Brenda Blethyn begins the seventh season of “Vera” with a head-scratching mystery. And Rachel Lindsay makes her final decision on “The Bachelorette.”
VERA, SERIES 7 on Acorn TV. Drawing from crime fiction novels by Ann Cleeves, this popular British drama returns with four feature-length cases. Brenda Blethyn plays Vera Stanhope, a master detective who cracks impenetrable cases in northeast England. The first episode follows a trench-coat-clad Vera as she investigates the death of a wildlife ranger whose body was discovered on a remote island.
YOU’RE THE WORST on Hulu and Amazon.
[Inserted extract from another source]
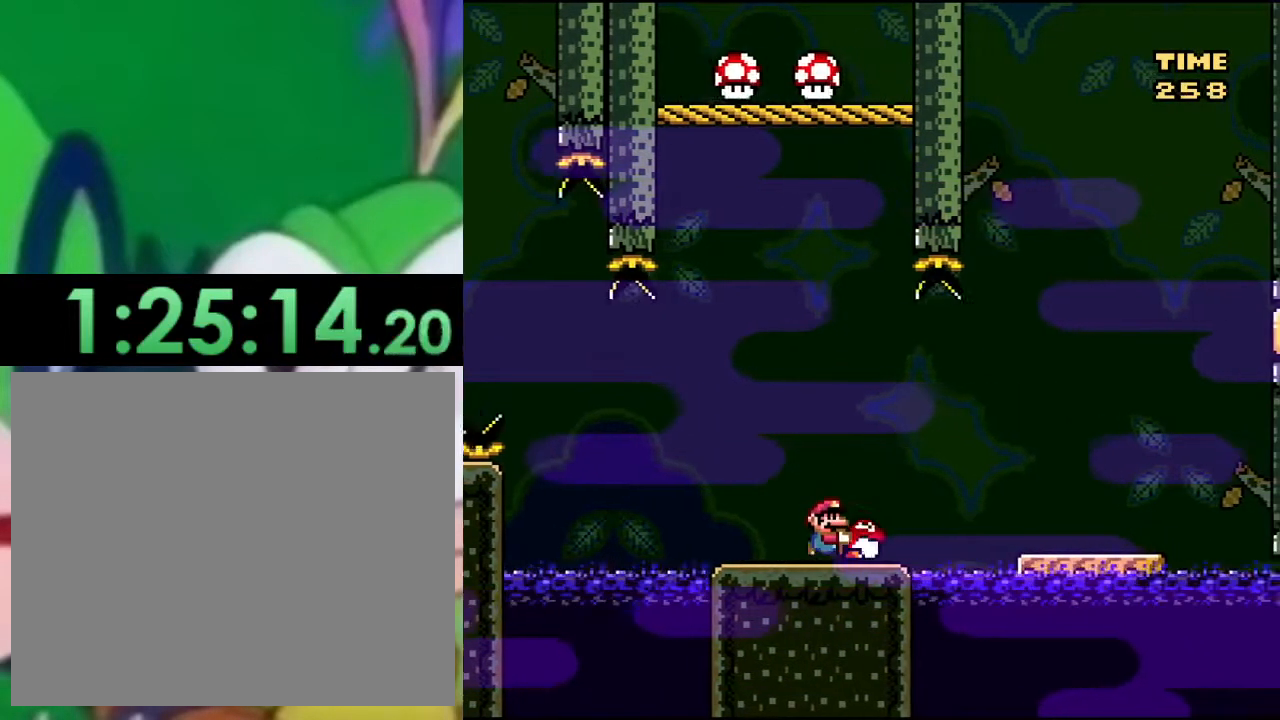
{"buttons": ["CROSS", "SQUARE"], "left_stick": "center", "right_stick": "center", "events": [[84, "CROSS", "down"], [150, "CROSS", "up"], [334, "CROSS", "down"], [484, "DPAD_RIGHT", "up"]]}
Two millennials learn to love each other while simultaneously hating relationships in this atypical rom-com from FX. Chris Geere plays Jimmy, a stuck-up British writer who falls for Gretchen (Aya Cash), a depressed publicist. They withstood challenges in the first three seasons, leading to their breakup. But given their chemistry, all is not lost. Consider recapping their tumultuous run before Season 4 begins Sept. 6.
LA VOZ DE LOS SILENCIADOS (2014) on Fandor. “The Voice of the Voiceless,” a debut silent film by the collective Bricolagista!, is about Olga (Janeva Adena Calderon Zentz), a deaf teenager who is led from Latin America to New York under the false pretense of attending a Christian school for deaf and mute students. Olga realizes she has become a pawn in an international human trafficking scandal and must beg in subways. Based on true cases, the film places viewers in Olga’s shoes with subtle low-frequency vibrations and noir imagery.
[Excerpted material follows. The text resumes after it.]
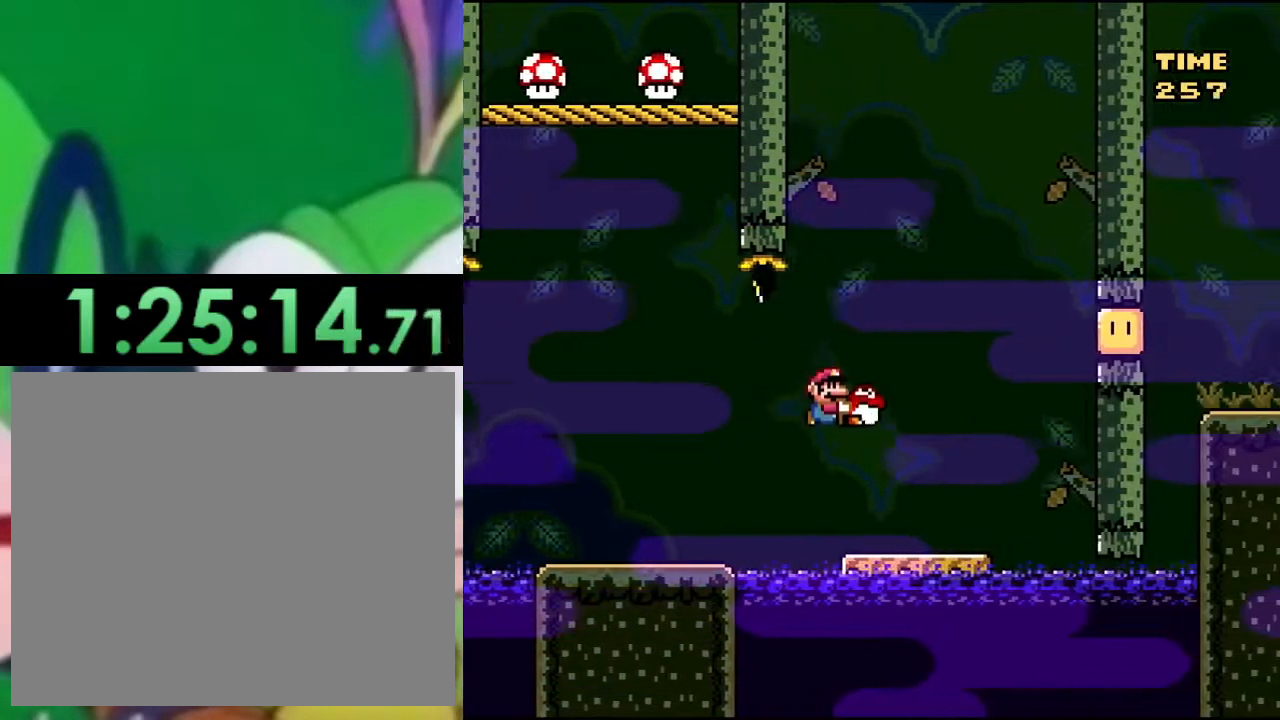
{"buttons": ["SQUARE"], "left_stick": "center", "right_stick": "center", "events": [[50, "CROSS", "up"], [83, "DPAD_LEFT", "down"], [183, "DPAD_LEFT", "up"]]}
GAZA SURF CLUB (2016) on Sundance Now. The directors Philip Gnadt and Mickey Yamine offer a glimpse of Gaza beyond its conflicts. This German documentary centers on a handful of Palestinians who formed the Gaza Surf Club, an education and community development project. The surfers share how their passion for riding waves helps them escape the hurdles of their daily lives.
What’s on TV
BRILLO BOX (3¢ OFF) (2016) 10 p.m. on HBO; also streaming on HBO Now. This lighthearted documentary intertwines the legacy of Andy Warhol’s “Brillo Box” with that of the family that bought one of the iconic sculptures for a meager $1,000. The parents of the director, Lisanne Skyler, traded their Warhol gem for a drawing in 1969. After bouncing around the contemporary art world for 40 years, that same “Brillo Box” was bought by a collector in an international bidding war for more than $3 million. Through interviews with her parents, art critics and historians, Ms. Skyler offers a personal, and laughable, take on a global phenomenon.